The taxpayer dollars are vital to the project, which lost a huge stream of expected revenue when Council struck a deal with builder BFC Partners to axe controversial condos and include more below-market-rate rentals in its plan for the site, according to a pol who hammered out that agreement and ultimately signed off on the redevelopment.
“Taking those condos off the table at the final hour did leave the project with a financial shortfall,” said Crown Heights Councilwoman Laurie Cumbo. “What we have been doing has pretty much been trying to secure additional sources of funding.”
Reps for BFC — which signed a 99-year lease for the Bedford-Union Armory at 1579 Bedford Ave. following Council’s approval of its revised project — maintained that the luxury condominiums were necessary to pay for the $25-million rec center throughout the development’s contentious public-review process, according to a spokesman, who said Gov. Cuomo chipping in should come as no surprise after those units got cut from the final plan.
“It was always known – following changes made to the project last year – that additional financing sources would be put in place for the new recreation center,” said Sam Spokony.
And if Cuomo didn’t come up with the cash, the community space likely would have fallen by the wayside as work on the armory moved forward, because finding another way to foot the center’s bill continually bedeviled those officials intent on providing the amenity, an aide to the governor said.
“This Brooklyn armory was a plan that was proposed for years, and has not been built. Why? Because they don’t have sufficient funding,” said Alphonso David, an attorney for Cuomo. “It’s as simple as that.
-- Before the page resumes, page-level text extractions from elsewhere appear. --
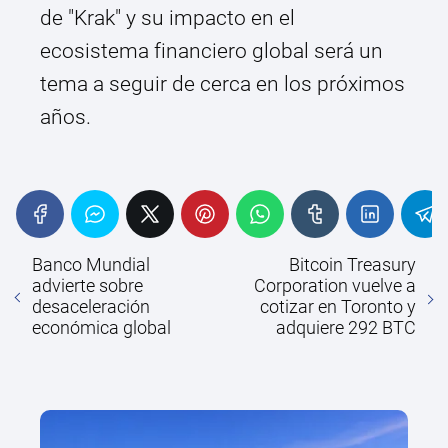
de "Krak" y su impacto en el
ecosistema financiero global será un
tema a seguir de cerca en los próximos
años.
Banco Mundial
Bitcoin Treasury
advierte sobre
Corporation vuelve a
desaceleración
cotizar en Toronto y
económica global
adquiere 292 BTC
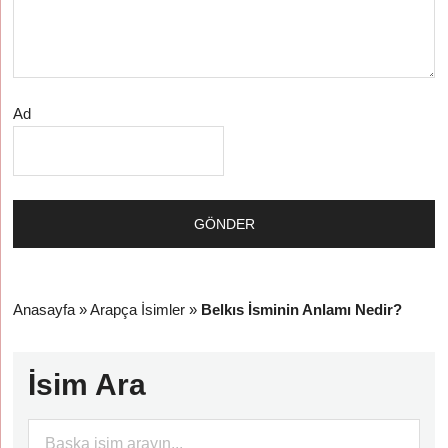
Ad
Anasayfa
»
Arapça İsimler
»
Belkıs İsminin Anlamı Nedir?
İsim Ara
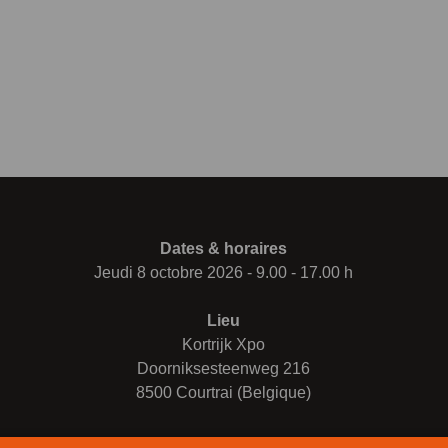
Dates & horaires
Jeudi 8 octobre 2026 - 9.00 - 17.00 h
Lieu
Kortrijk Xpo
Doorniksesteenweg 216
8500 Courtrai (Belgique)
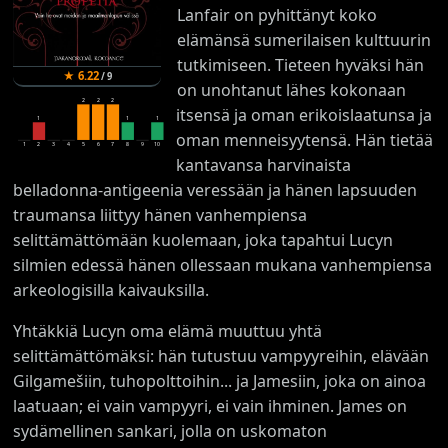
Lanfair on pyhittänyt koko
elämänsä sumerilaisen kulttuurin
tutkimiseen. Tieteen hyväksi hän
★
6.22
/
9
on unohtanut lähes kokonaan
2
2
2
itsensä ja oman erikoislaatunsa ja
1
1
1
oman menneisyytensä. Hän tietää
1
2
3
4
5
6
7
8
9
10
kantavansa harvinaista
belladonna-antigeenia veressään ja hänen lapsuuden
traumansa liittyy hänen vanhempiensa
selittämättömään kuolemaan, joka tapahtui Lucyn
silmien edessä hänen ollessaan mukana vanhempiensa
arkeologisilla kaivauksilla.
Yhtäkkiä Lucyn oma elämä muuttuu yhtä
selittämättömäksi: hän tutustuu vampyyreihin, elävään
Gilgamešiin, tuhopolttoihin... ja Jamesiin, joka on ainoa
laatuaan; ei vain vampyyri, ei vain ihminen. James on
sydämellinen sankari, jolla on uskomaton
The governor did not have to provide the $15 million, but, without that, there would be no recreation center.”
Cumbo admitted to not knowing where money for the rec center would come from when she pushed BFC to kill its planned condos, but said she approved of the scheme even with the deficit because not doing so would deprive Crown Heights youngsters with a much-needed public space.
“One of the largest African-American communities in the country doesn’t have a recreation center for youth,” she said.
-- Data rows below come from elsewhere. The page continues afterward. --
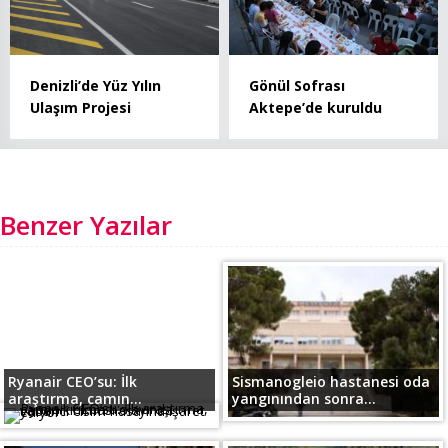
Denizli’de Yüz Yılın
Gönül Sofrası
Ulaşım Projesi
Aktepe’de kuruldu
Benzer Yazılar
Ryanair CEO’su: İlk
Sismanogleio hastanesi oda
araştırma, camın...
yangınından sonra...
But losing the for-sale units and their expected revenue actually provided an opportunity to recoup that cash from Albany, according to the councilwoman, who said BFC applied for the rec-center funding via a state development grant that lawmakers approved once the builder axed the condos, after rejecting a previous application it submitted when they were still part of the redevelopment plan.
“The elected officials didn’t feel comfortable supporting the project, so the governor’s office didn’t want to release that funding,” said Cumbo. “But once the condos came off the table, that we were able to finally secure.”
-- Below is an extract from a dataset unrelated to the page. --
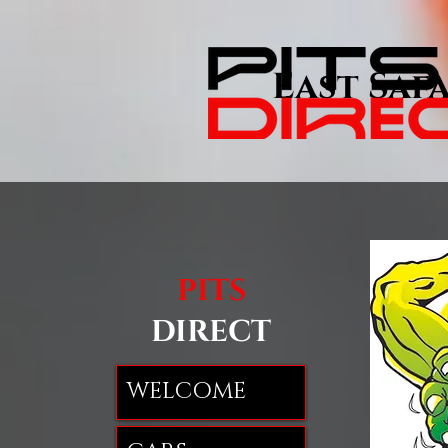
East Safa
PITS
DIRECT
WELCOME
Cuomo, who announced the $15-million contribution on the day of the West Indian Day Parade, also revealed the rec center will be named for his deceased aide Carey Gabay, who was shot and killed during the pre-parade J’Ouvert festivities in 2015.
And a foundation Gabay’s widow established after he died will operate out of the center, carrying her late husband’s commitment to community service, she said.
“I’m thankful that my husband’s legacy will continue changing and touching lives,” said Trenelle Gabay.
BFC is still securing the necessary permits required to break ground at the armory, which it plans to do sometime this fall, Spokony said.